Finkelstein reaction explicitly entails the conversion of an alkyl chloride or alkyl bromide to alkyl iodide by treatment with sodium iodide in acetone. $$\ce{R−X + NaI→[acetone] R−I + NaX↓ }\\ \ce{(X$=$Cl, Br; R$=$alkyl group)}$$
What I think I understand
Acetone is a polar aprotic solvent so $\ce{NaBr and NaCl}$ formed, being mostly ionic, are insoluble while $\ce{NaI}$ have covalent character (in accordance with Fazans's rules) & organic solvents can dissolve covalent compounds. so, $\ce{I-}$ will be in solution while $\ce{Br- or Cl-}$ will not be there due to being precipitated.
Le Chatelier's principle will make the reaction to be towards the product. Therefore, I also understand how a weaker Nucleophile can substitute a stronger Nucleophile.

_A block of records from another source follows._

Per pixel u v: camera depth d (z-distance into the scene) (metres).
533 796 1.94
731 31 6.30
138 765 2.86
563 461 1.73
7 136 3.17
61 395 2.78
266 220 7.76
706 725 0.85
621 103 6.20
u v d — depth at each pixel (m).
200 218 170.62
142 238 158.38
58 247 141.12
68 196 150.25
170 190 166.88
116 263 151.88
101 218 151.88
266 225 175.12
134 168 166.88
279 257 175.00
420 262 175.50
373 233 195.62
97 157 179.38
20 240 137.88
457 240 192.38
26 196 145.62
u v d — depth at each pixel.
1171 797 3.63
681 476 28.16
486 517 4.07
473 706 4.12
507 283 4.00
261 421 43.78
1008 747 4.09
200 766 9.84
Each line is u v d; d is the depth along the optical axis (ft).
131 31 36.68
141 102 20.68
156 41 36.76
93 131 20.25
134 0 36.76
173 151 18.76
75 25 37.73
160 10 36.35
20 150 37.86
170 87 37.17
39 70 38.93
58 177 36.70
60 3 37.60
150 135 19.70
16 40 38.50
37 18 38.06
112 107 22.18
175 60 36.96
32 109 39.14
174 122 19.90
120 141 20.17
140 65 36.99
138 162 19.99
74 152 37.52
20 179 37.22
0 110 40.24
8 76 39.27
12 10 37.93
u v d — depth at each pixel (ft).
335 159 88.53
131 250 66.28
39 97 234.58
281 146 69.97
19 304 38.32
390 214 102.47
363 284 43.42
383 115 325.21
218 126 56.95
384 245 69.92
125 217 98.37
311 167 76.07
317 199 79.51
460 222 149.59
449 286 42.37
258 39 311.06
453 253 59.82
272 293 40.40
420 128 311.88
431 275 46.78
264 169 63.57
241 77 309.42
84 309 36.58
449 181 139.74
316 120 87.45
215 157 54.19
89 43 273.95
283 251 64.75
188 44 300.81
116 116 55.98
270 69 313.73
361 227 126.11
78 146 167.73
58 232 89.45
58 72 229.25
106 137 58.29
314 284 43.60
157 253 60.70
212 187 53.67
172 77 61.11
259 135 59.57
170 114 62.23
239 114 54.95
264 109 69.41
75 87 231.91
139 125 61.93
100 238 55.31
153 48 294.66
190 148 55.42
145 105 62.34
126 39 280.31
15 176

Nucleophilicity order of Halides in Polar Aprotic solvent: $\ce{F- > Cl- > Br- > I-}$
What I ponder
- Why can't we do it on alkyl fluorides?
- Why only acetone? Will the reaction be same in other polar aprotic solvents too?
Some specific reactions which seem to deny all this
- $\ce{CH3-CH2-Cl →[NaF/DMF] CH3-CH2-F}$
- $\ce{CH3-CH2-Cl →[NaBr/DMSO] No rxn}$
- $\ce{CH3-CH2-Br\text{*} →[NaBr/DMSO] CH3-CH2-Br}$
where $\ce{Br\text{*}}$ is Isotopic bromine
Note-
- Here I am talking about major organic products.
- DMF & DMSO are polar aprotic solvents.
I would like to know the theoretical reasoning for the above reactions.